Meski kembali melaju, harga minyak itu belum kembali ke posisi tertinggi. Mengutip Trading Economics, pada akhir Oktober lalu, baik harga Brent maupun WTI masing-masing di kisaran US$85 per barel.
Sentimen varian baru COVID-19 ke perekonomian global
Harga minyak yang sempat menurun itu ditaksir seiring kekhawatiran investor terhadap varian baru COVID-19 yang bernama Omicron. Pada saat sama, investor juga mencermati kondisi surplus pasokan minyak pada kuartal pertama 2022.
"Ada koreksi pembelian di tengah pandangan bahwa pasar minyak telah oversold minggu lalu dan spekulasi bahwa OPEC+ dapat mengambil tindakan terhadap Omicron berpotensi memangkas produksi," kata Hiroyuki Kikukawa, manajer umum penelitian di Nissan Securities. Sebagai informasi, kondisi pasar oversold mengindikasikan suatu aset yang diperdagangkan dengan harga lebih rendah dari harga wajarnya.
Menurut Hiroyuki, pandangan pelaku pasar akan tertuju pada bagaimana Omicron akan mempengaruhi perekonomian global dan permintaan bahan bakar serta langkah kebijakan Organisasi Negara Pengekspor Minyak dan Sekutunya (OPEC+).
Varian baru virus corona Omicron dilaporkan telah menyebar ke banyak negara pada Minggu (28/11). Sejumlah kasus baru varian tersebut ditemukan di Belanda, Denmark, dan Australia. Organisasi Kesehatan Dunia (WHO) mengatakan belum jelas apakah Omicron, yang pertama kali terdeteksi di Afrika Selatan, lebih menular atau berbahaya daripada varian lainnya.
Kepada The Guardian, Russ Mould, Direktur Investasi di AJ Bell, sebelumnya mengatakan harga minyak yang menurun mengindikasikan kekhawatiran pasar tentang pengurangan aktivitas ekonomi. Pasar jelas berspekulasi bahwa penyebaran cepat dari varian COVID-19 dapat kembali menggagalkan pemulihan ekonomi global.

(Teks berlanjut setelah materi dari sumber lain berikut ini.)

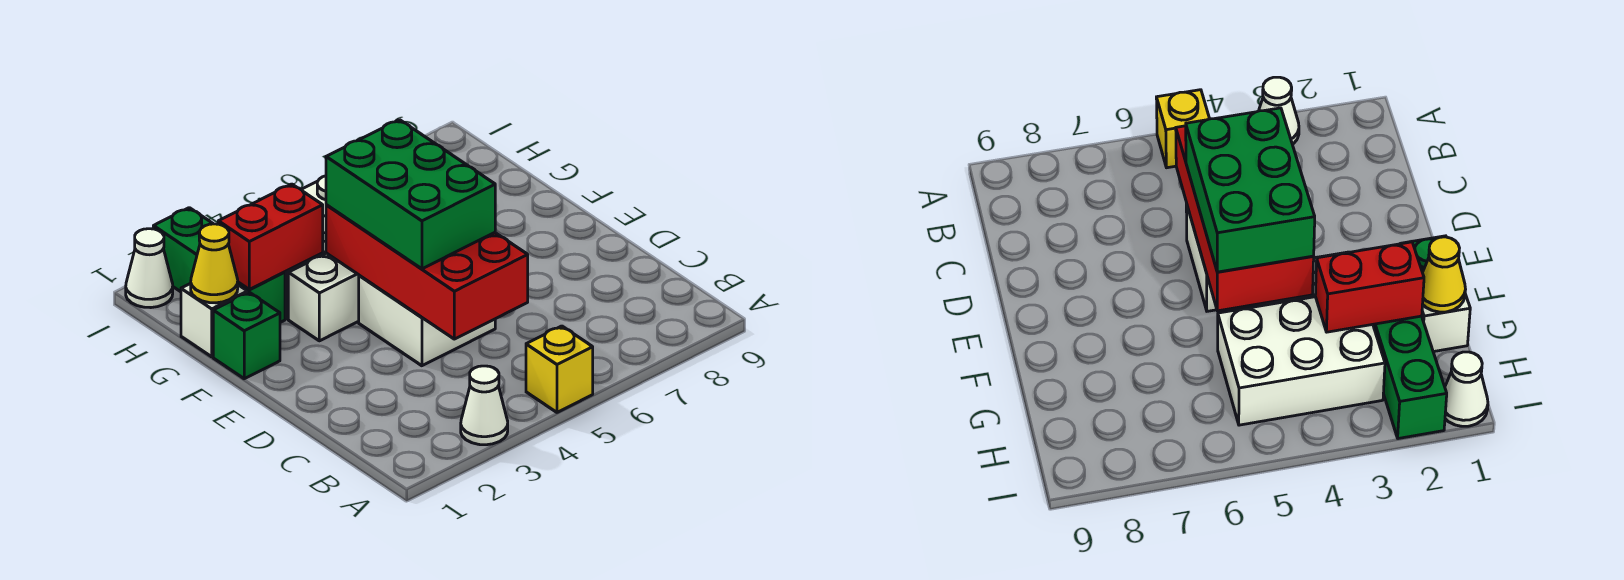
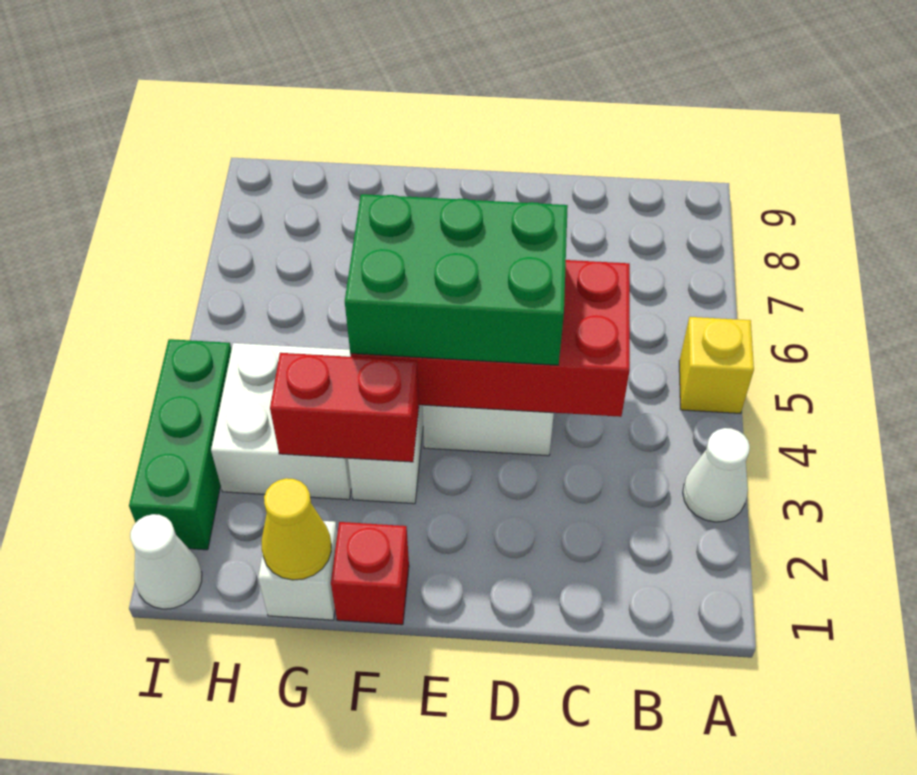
green brick F1 level 1 -> red brick F1 level 1
green brick G2:I2 level 1 -> green brick I2:I4 level 1
red brick G2:G3 level 2 -> red brick F3:G3 level 2
white brick G3:H5 level 1 -> white brick G3:H4 level 1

Namun, itu juga diperkirakan seiring ikhtiar sejumlah negara konsumen minyak terbesar untuk menstabilkan harga. Sekelompok negara yang dipimpin oleh Amerika Serikat dan termasuk Inggris, sepakat untuk melepaskan jutaan barel minyak dari cadangan strategis mereka untuk membantu meredakan kekhawatiran pasokan di tengah lonjakan permintaan.
Pertemuan OPEC+
Sementara itu, OPEC+ dikabarkan telah menunda pertemuannya demi meminta waktu lebih banyak untuk menilai dampak Omicron terhadap permintaan dan harga minyak, menurut sumber dan dokumen OPEC+ yang dikutip Reuters.
Alih-alih pada Selasa, lembaga tersebut akan bertemu pada Kamis demi memutuskan kemungkinan keputusan kebijakan peningkatan produksi sebesar 400.000 barel per hari pada Januari 2022 dan seterusnya.
Sejumlah analis menyarankan lembaga tersebut dapat menghentikan kenaikan setelah rilis stok oleh negara-negara konsumen minyak utama. Belum lagi pertimbangan kemungkinan dampak terhadap sisi permintaan (demand) akibat karantina wilayah (lockdown).
The Guardian juga menyebut, munculnya varian baru COVID-19 juga kemungkinan akan mengaburkan negosiasi yang sudah dijadwalkan antara OPEC dan sekutunya (OPEC) terkait rencana peningkatan produksi minyak ke depannya.